» **DATA TO PROCESS**:

◇ ◇ ◇ ◇

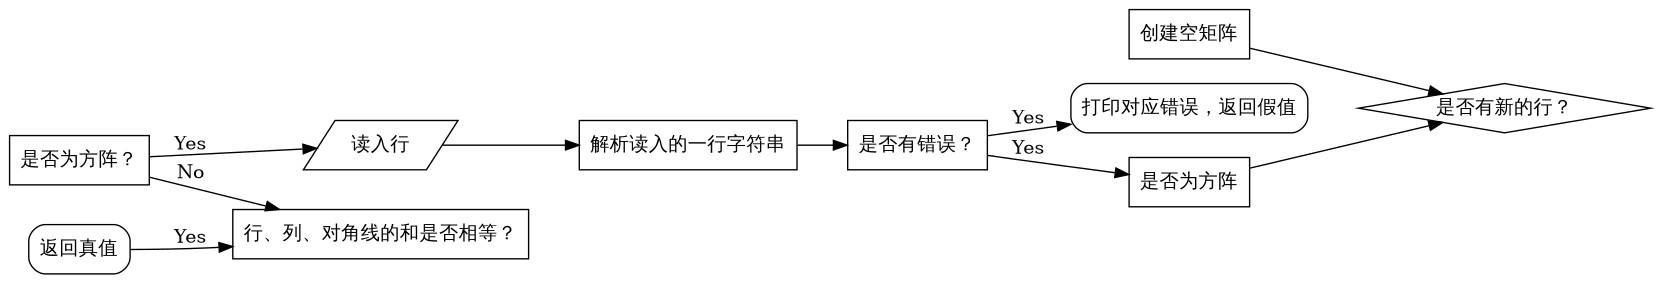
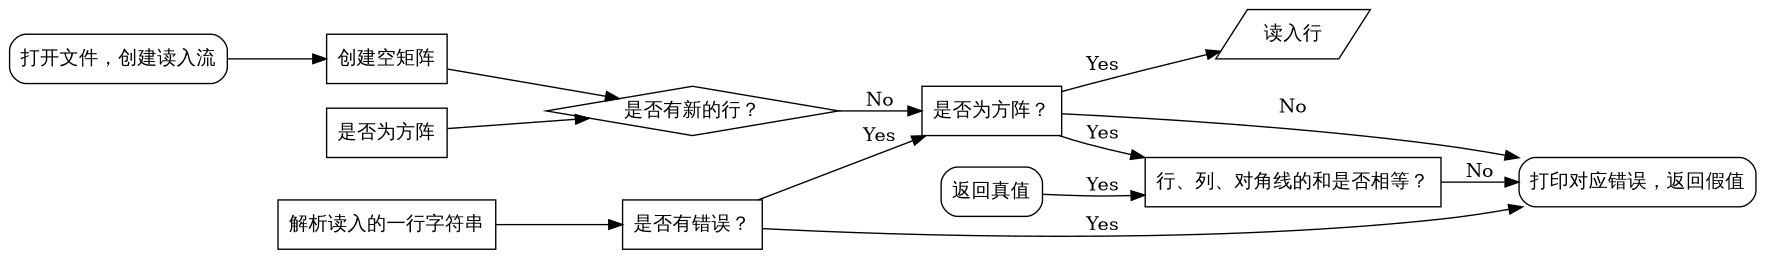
  digraph {
    rankdir=LR
    node [shape=box]
+   n1 [label="打开文件，创建读入流" style=rounded]
    n2 [label="创建空矩阵"]
    n3 [label="是否有新的行？" shape=diamond]
    n4 [label="是否为方阵？"]
    n5 [label="读入行" shape=parallelogram]
    n6 [label="解析读入的一行字符串"]
    n7 [label="打印对应错误，返回假值" style=rounded]
    n8 [label="行、列、对角线的和是否相等？"]
    n9 [label="是否有错误？"]
    n10 [label="是否为方阵"]
    n11 [label="返回真值" style=rounded]
+   n1 -> n2
    n2 -> n3
+   n3 -> n4 [label=No]
    n4 -> n5 [label=Yes]
-   n4 -> n8 [label=No]
-   n5 -> n6
+   n4 -> n7 [label=No]
+   n4 -> n8 [label=Yes]
    n6 -> n9
+   n8 -> n7 [label=No]
    n9 -> n7 [label=Yes]
-   n9 -> n10 [label=Yes]
+   n9 -> n4 [label=Yes]
    n10 -> n3
    n11 -> n8 [label=Yes]
  }
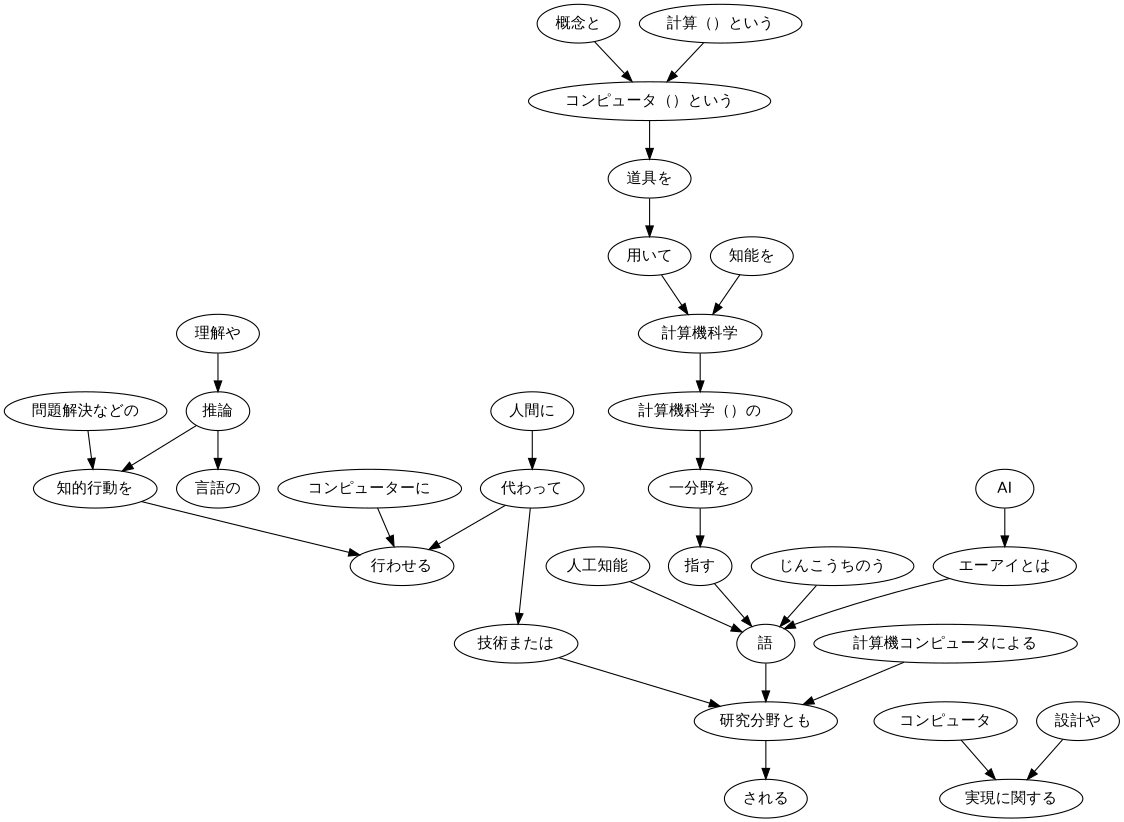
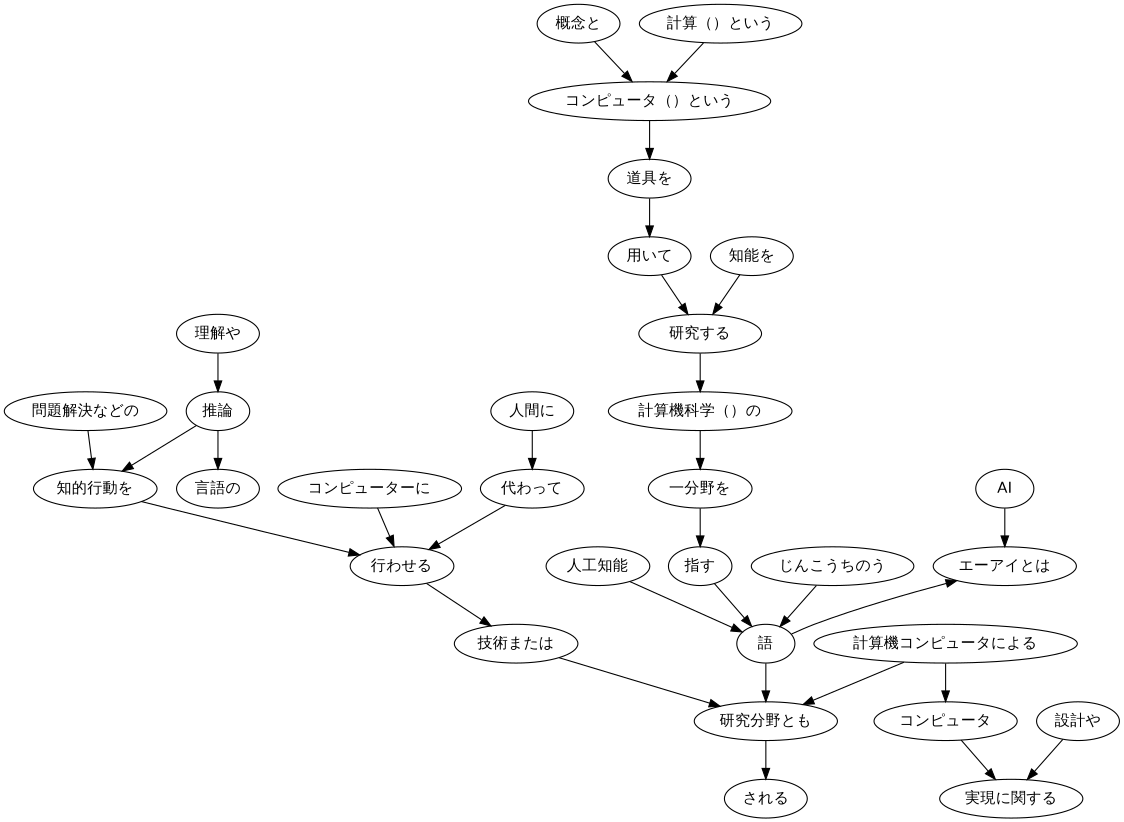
  digraph {
    fontname=Lato
    node [fontname=Lato]
    edge [fontname=Lato]
    "エーアイとは"
    "語"
    "研究分野とも"
    "される"
    "人工知能"
    "行わせる"
    "技術または"
    "理解や"
    "推論"
    "知的行動を"
    "言語の"
    "コンピュータ（）という"
    "道具を"
    "用いて"
    "計算機コンピュータによる"
    n16 [label="コンピュータ"]
    "実現に関する"
    "計算機科学（）の"
    "一分野を"
    "指す"
    AI
    "コンピューターに"
-   "研究する" [label="計算機科学"]
+   "研究する"
    "概念と"
    "代わって"
    "計算（）という"
    "じんこうちのう"
    "知能を"
    "問題解決などの"
    "設計や"
    "人間に"
-   "エーアイとは" -> "語"
+   "語" -> "エーアイとは"
    "語" -> "研究分野とも"
    "研究分野とも" -> "される"
    "人工知能" -> "語"
-   "代わって" -> "技術または"
+   "行わせる" -> "技術または"
    "技術または" -> "研究分野とも"
    "理解や" -> "推論"
    "推論" -> "知的行動を"
    "推論" -> "言語の"
    "知的行動を" -> "行わせる"
    "コンピュータ（）という" -> "道具を"
    "道具を" -> "用いて"
    "用いて" -> "研究する"
    "計算機コンピュータによる" -> "研究分野とも"
+   "計算機コンピュータによる" -> n16
    n16 -> "実現に関する"
    "計算機科学（）の" -> "一分野を"
    "一分野を" -> "指す"
    "指す" -> "語"
    AI -> "エーアイとは"
    "コンピューターに" -> "行わせる"
    "研究する" -> "計算機科学（）の"
    "概念と" -> "コンピュータ（）という"
    "代わって" -> "行わせる"
    "計算（）という" -> "コンピュータ（）という"
    "じんこうちのう" -> "語"
    "知能を" -> "研究する"
    "問題解決などの" -> "知的行動を"
    "設計や" -> "実現に関する"
    "人間に" -> "代わって"
  }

◇ ◇ ◇ ◇

» **TASK BRIEF**: Identify each line in the records above that contains the string "計算機科学", treating case as significant, and copy every such line.

» **WORKED SOLUTION**:
    "計算機科学（）の"
-   "研究する" [label="計算機科学"]
    "計算機科学（）の" -> "一分野を"
    "研究する" -> "計算機科学（）の"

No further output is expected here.